» Your goal
List every line in the data below that contains the word "pressure".

[Stored data entries]

________________

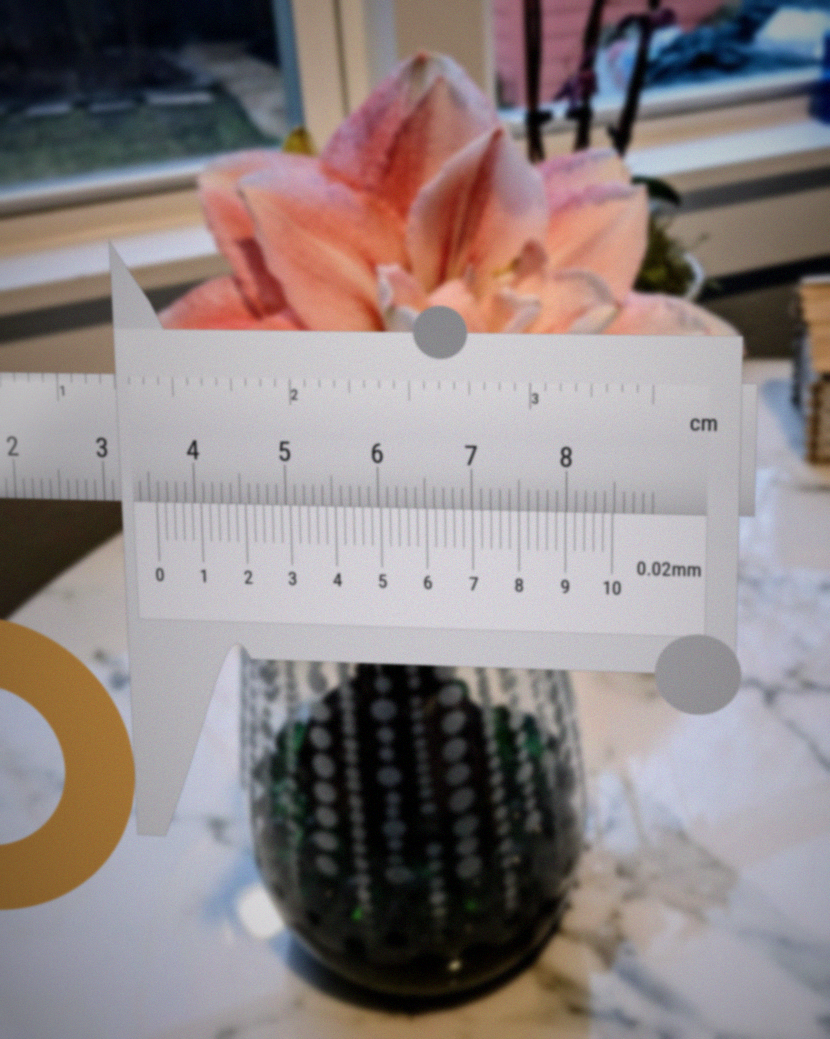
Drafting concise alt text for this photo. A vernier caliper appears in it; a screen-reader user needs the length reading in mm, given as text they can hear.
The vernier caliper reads 35.8 mm
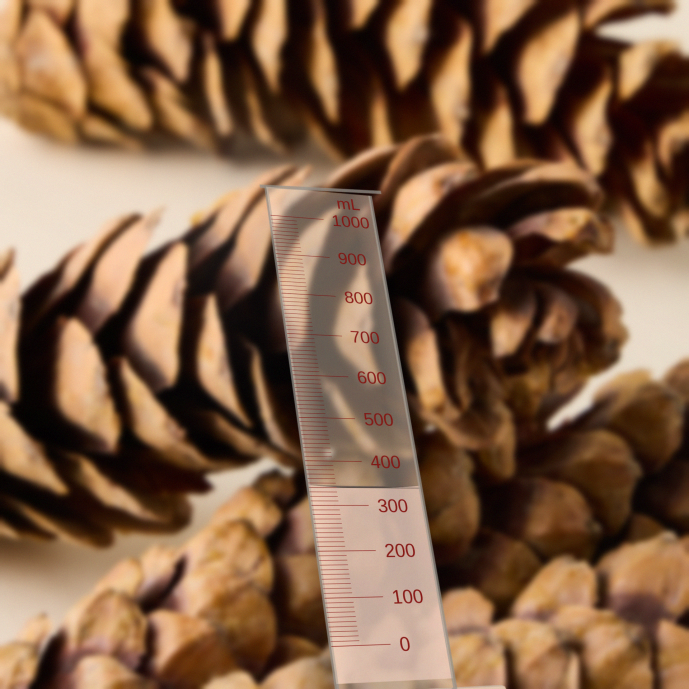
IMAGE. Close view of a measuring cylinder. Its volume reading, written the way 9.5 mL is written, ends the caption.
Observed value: 340 mL
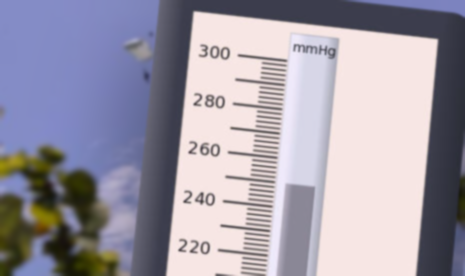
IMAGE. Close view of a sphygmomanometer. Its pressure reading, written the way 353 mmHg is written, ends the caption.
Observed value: 250 mmHg
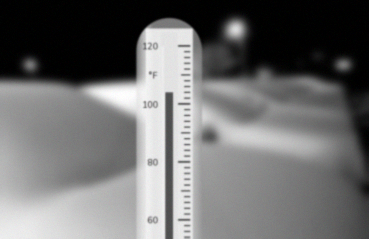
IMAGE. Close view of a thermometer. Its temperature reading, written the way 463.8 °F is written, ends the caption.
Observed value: 104 °F
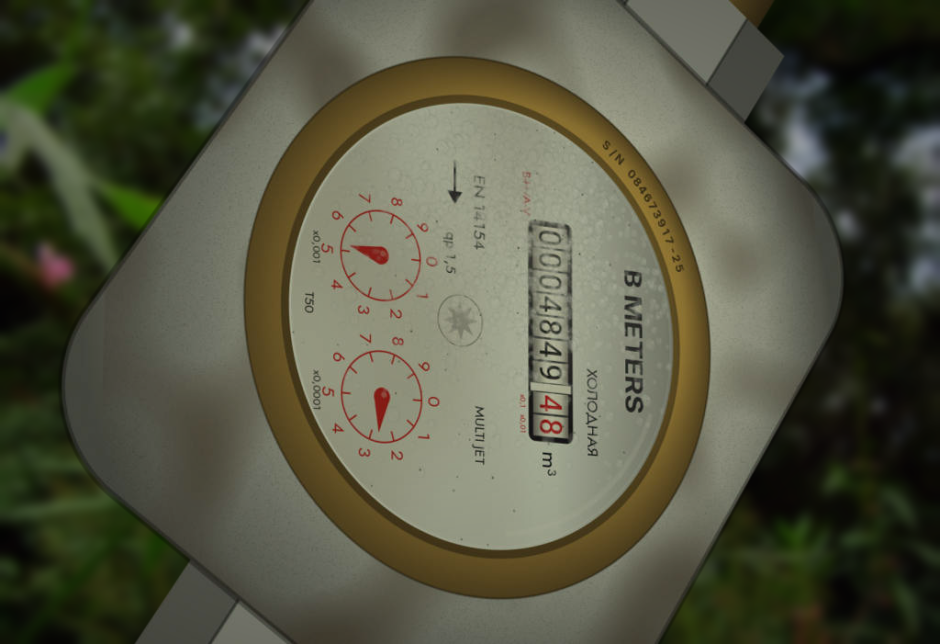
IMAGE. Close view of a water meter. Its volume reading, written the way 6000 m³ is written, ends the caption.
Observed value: 4849.4852 m³
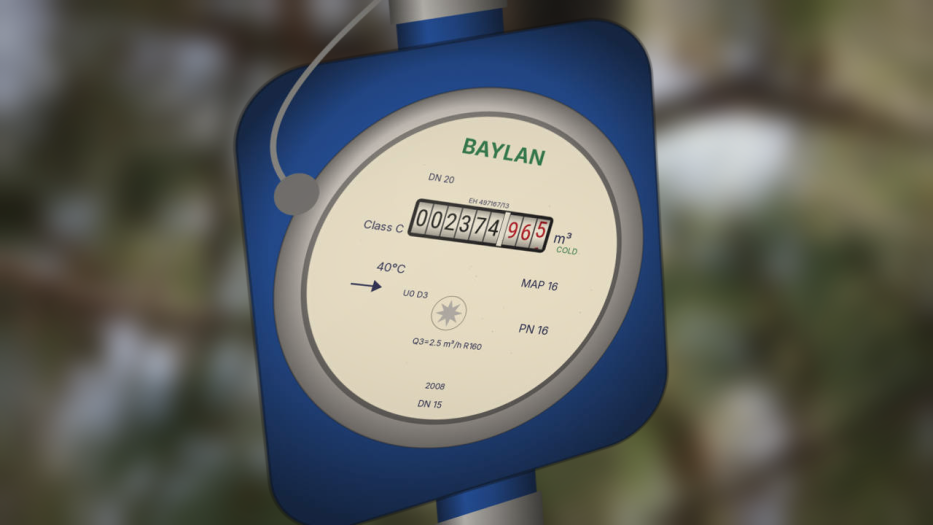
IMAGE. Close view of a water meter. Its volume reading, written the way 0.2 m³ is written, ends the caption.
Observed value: 2374.965 m³
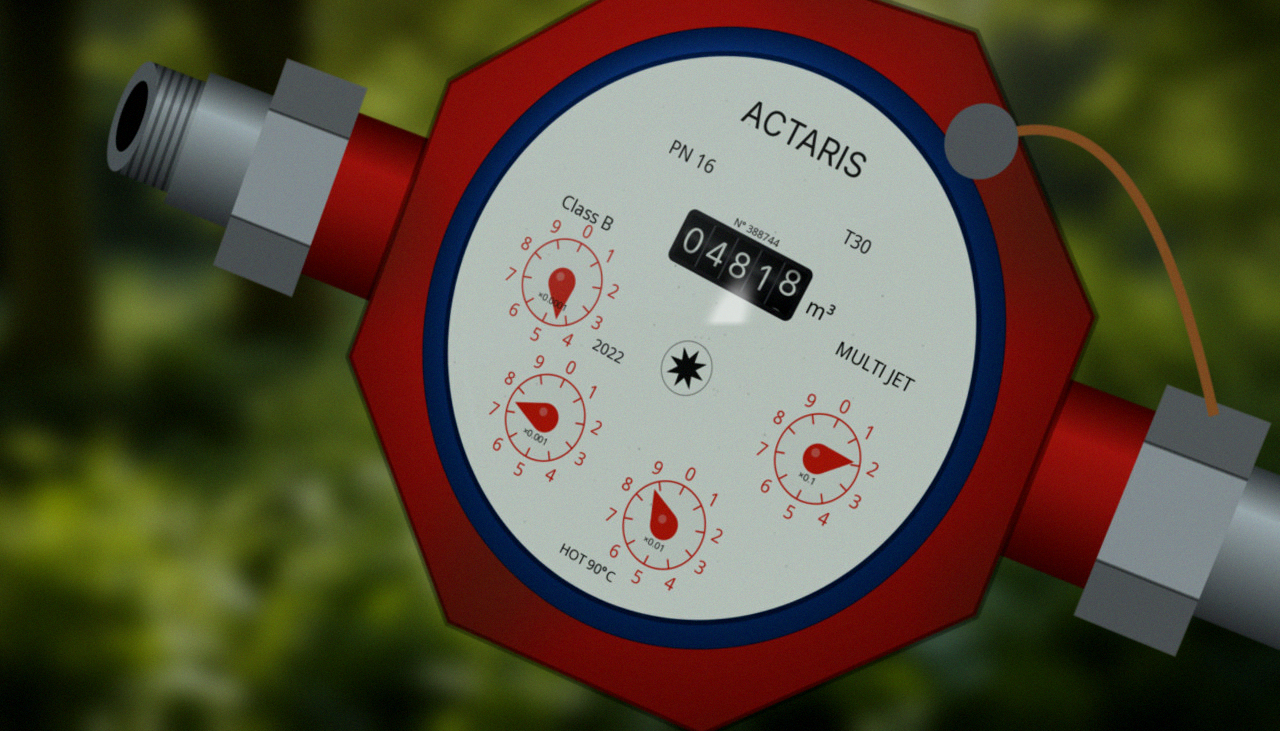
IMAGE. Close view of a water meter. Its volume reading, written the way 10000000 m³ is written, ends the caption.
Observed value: 4818.1874 m³
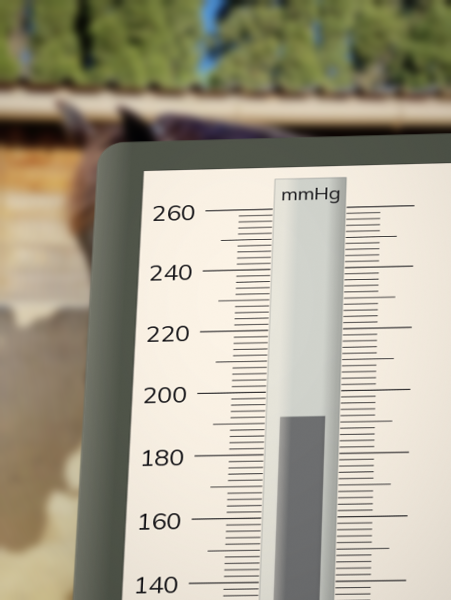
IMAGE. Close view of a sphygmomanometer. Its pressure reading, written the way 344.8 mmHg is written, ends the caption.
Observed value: 192 mmHg
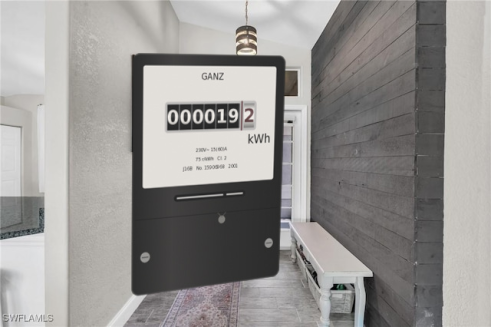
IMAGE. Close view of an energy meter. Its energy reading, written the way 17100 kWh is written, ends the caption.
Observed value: 19.2 kWh
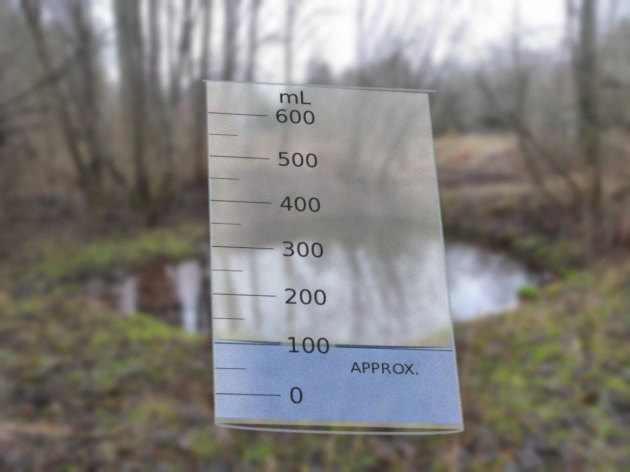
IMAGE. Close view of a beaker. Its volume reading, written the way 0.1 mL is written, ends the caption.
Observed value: 100 mL
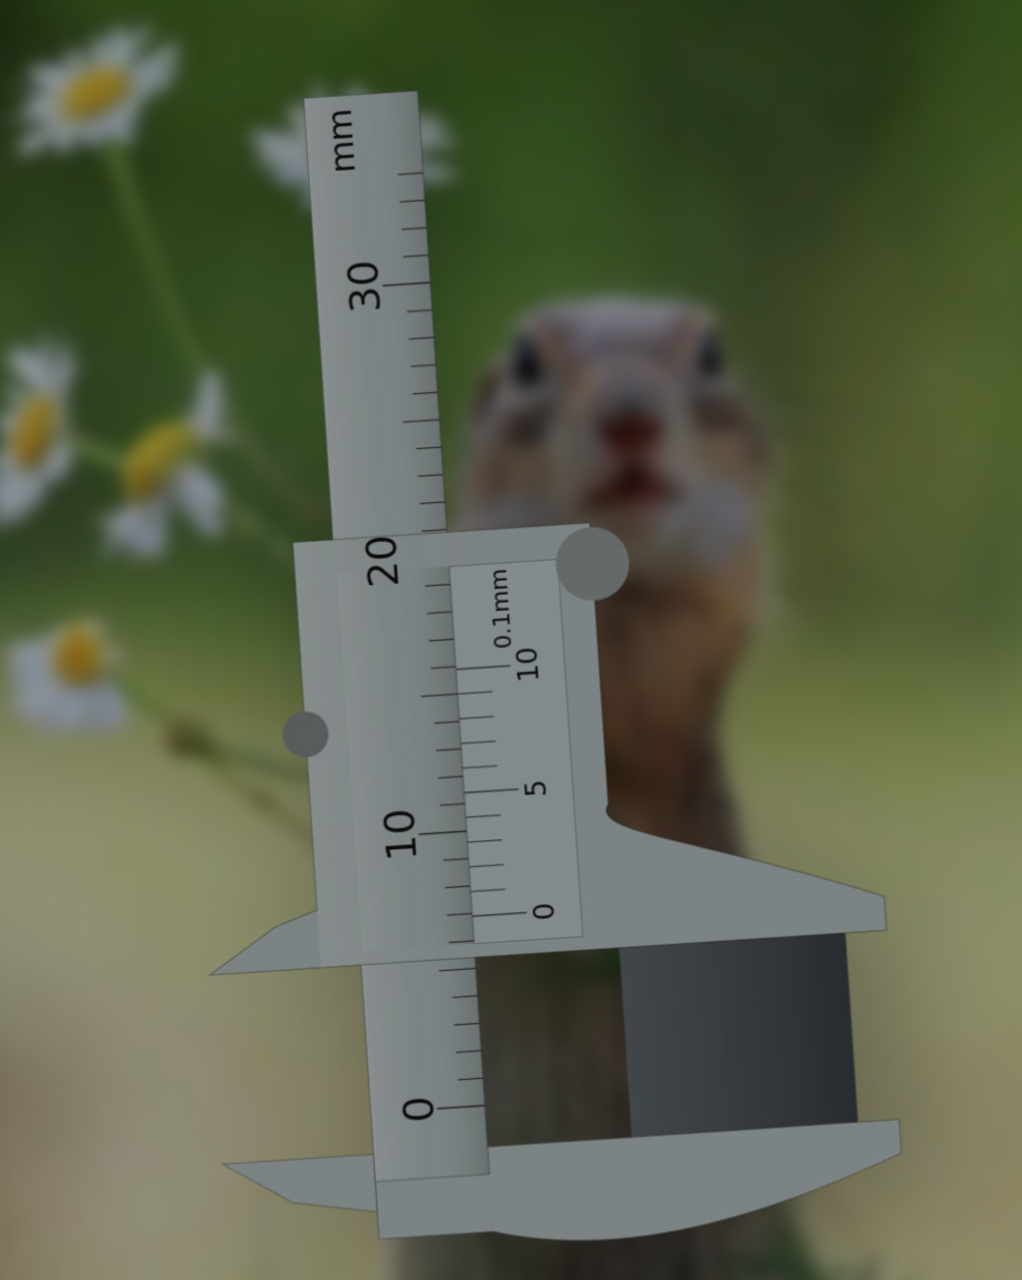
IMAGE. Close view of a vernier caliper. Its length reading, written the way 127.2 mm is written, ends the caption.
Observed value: 6.9 mm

________________

» Solution to the problem
IMAGE. Close view of a sphygmomanometer. Its pressure reading, written the way 353 mmHg is written, ends the caption.
IMAGE. Close view of a sphygmomanometer. Its pressure reading, written the way 344.8 mmHg is written, ends the caption.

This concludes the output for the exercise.